Matteo Renzi has dusted down a proposal to make the likes of Google and Facebook pay more tax on sales of digital services in Italy.
Written by Federico Guerrini, Contributor

What goes around, comes around. After having buried a similar proposal by his own Democratic Party colleague Francesco Boccia in 2013, Italy's prime minister Matteo Renzi has announced the introduction of a 'digital tax'.

The levy, which will come into force in 2017, is aimed at making web giants such as Google and Facebook pay more tax in Italy - and not, as it is often the case, paying tax on sales actually made in Italy in lower-tax third countries like Ireland.

The surprise announcement came on the political talk show Otto e mezzo, while Renzi was being interviewed by the popular La7 channel's anchorwoman Lilli Gruber.

"I'm a big fan of Apple and Google, but I think it's a matter of justice," he said, adding that Italy has been waiting for two years for a European regulation on the topic. "From January 1, 2017, we envision a digital tax that will be applied through different mechanisms, to make companies pay taxes in the place where agreements and transactions are made."

He didn't elaborate on how such a decision could be implemented, but, as several observers have pointed out, a draft proposal for such regulation was recently presented in Parliament by the Scelta Civica party's MP Stefano Quintarelli, and the undersecretary of economy Enrico Zanetti.

According to the proposal, a 25 percent tax should be applied to every transaction where a multinational sells a digital service or product in Italy.
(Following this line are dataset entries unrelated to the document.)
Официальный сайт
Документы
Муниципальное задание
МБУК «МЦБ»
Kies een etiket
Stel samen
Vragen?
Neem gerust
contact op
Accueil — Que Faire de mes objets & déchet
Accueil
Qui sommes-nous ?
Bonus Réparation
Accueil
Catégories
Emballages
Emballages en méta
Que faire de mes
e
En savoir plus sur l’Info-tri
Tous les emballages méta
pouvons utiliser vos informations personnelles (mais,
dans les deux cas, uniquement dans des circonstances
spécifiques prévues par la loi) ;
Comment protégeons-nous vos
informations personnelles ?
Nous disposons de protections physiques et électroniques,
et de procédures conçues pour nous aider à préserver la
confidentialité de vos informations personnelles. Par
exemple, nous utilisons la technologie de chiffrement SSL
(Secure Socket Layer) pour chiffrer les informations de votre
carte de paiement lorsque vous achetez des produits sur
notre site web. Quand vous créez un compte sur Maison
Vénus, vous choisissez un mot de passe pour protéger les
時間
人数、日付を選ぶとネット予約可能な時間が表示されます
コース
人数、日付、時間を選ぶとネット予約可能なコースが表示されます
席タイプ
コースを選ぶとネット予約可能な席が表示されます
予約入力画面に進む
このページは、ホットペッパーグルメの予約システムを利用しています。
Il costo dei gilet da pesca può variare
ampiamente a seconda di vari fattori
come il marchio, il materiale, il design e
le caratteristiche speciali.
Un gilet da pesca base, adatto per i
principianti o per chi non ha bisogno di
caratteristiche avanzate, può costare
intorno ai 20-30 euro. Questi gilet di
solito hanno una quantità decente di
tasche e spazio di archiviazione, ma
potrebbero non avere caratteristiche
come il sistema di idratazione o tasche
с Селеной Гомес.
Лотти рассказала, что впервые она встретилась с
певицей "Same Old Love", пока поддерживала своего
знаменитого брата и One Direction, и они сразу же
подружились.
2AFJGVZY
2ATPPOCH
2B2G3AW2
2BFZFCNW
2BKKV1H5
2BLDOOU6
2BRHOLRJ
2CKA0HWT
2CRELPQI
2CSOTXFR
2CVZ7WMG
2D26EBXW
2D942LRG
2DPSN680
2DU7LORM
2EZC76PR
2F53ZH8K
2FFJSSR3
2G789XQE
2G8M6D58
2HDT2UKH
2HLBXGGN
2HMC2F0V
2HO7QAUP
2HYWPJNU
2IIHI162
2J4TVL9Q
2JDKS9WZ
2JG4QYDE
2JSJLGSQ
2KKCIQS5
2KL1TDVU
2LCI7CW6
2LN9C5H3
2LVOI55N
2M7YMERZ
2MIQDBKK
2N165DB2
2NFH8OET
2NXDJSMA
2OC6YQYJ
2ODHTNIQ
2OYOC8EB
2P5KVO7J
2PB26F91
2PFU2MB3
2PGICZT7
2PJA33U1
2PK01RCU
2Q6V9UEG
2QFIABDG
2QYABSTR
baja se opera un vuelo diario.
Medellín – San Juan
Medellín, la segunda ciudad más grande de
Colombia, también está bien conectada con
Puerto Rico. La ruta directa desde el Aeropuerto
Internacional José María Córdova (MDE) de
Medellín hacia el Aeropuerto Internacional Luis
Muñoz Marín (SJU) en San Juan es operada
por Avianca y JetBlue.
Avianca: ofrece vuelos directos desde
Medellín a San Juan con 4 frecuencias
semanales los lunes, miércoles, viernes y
The proposal says the tax should be applied to every foreign company that has had revenues of more than €5m for more than six months from the products it sells in Italy.

A 2013 study by the Polytechnic of Milan estimated the total value of such transactions at €11bn, meaning that the Italian state could collect as much as €2bn or €3bn from the new taxation.

At the time of Boccia's proposal, critics suggested the new levy could be in conflict with European regulations and that its underlying philosophy would go against the idea of a digital single market so cherished by Brussels' commissioners.

Renzi's was one of the harshest critics of Boccia's 'Google tax', but one explanation for his change of direction, according to some observers, is that the announcement is just a political move, aimed at speeding up the shared European solution to the problem of 'tax avoidance' by internet corporations.